Pan Feng, Zhou Pengfei, Zhou Hai-Jun, Zhang Pan
CAS Key Laboratory for Theoretical Physics, Institute of Theoretical Physics, Chinese Academy of Sciences, Beijing 100190, China.
School of Physical Sciences, University of Chinese Academy of Sciences, Beijing 100049, China.
Phys Rev E. 2021 Jan;103(1-1):012103. doi: 10.1103/PhysRevE.103.012103.

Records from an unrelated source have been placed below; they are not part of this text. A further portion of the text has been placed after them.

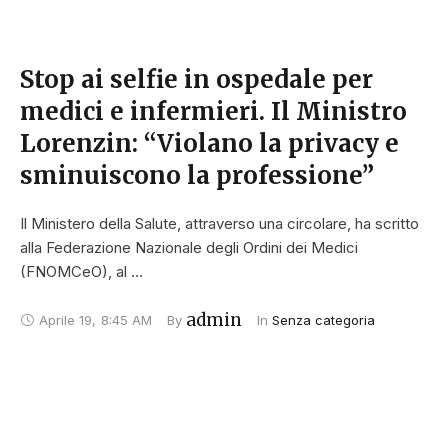
Stop ai selfie in ospedale per
medici e infermieri. Il Ministro
Lorenzin: “Violano la privacy e
sminuiscono la professione”
Il Ministero della Salute, attraverso una circolare, ha scritto
alla Federazione Nazionale degli Ordini dei Medici
(FNOMCeO), al …
admin
Aprile 19
,
8:45 AM
By 
In 
Senza categoria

We propose a method for solving statistical mechanics problems defined on sparse graphs. It extracts a small feedback vertex set (FVS) from the sparse graph, converting the sparse system to a much smaller system with many-body and dense interactions with an effective energy on every configuration of the FVS, then learns a variational distribution parametrized using neural networks to approximate the original Boltzmann distribution. The method is able to estimate free energy, compute observables, and generate unbiased samples via direct sampling without autocorrelation. Extensive experiments show that our approach is more accurate than existing approaches for sparse spin glasses. On random graphs and real-world networks, our approach significantly outperforms the standard methods for sparse systems, such as the belief-propagation algorithm; on structured sparse systems, such as two-dimensional lattices our approach is significantly faster and more accurate than recently proposed variational autoregressive networks using convolution neural networks.
我们提出了一种用于解决定义在稀疏图上的统计力学问题的方法。它从稀疏图中提取一个小的反馈顶点集(FVS),将稀疏系统转换为一个小得多的系统,该系统具有多体和密集相互作用,且在FVS的每个配置上都有一个有效能量,然后学习一个使用神经网络参数化的变分分布,以近似原始的玻尔兹曼分布。该方法能够估计自由能、计算可观测量,并通过无自相关的直接采样生成无偏样本。大量实验表明,我们的方法比现有的稀疏自旋玻璃方法更准确。在随机图和真实世界网络上,我们的方法显著优于稀疏系统的标准方法,如置信传播算法;在结构化稀疏系统上,如二维晶格,我们的方法比最近提出的使用卷积神经网络的变分自回归网络显著更快且更准确。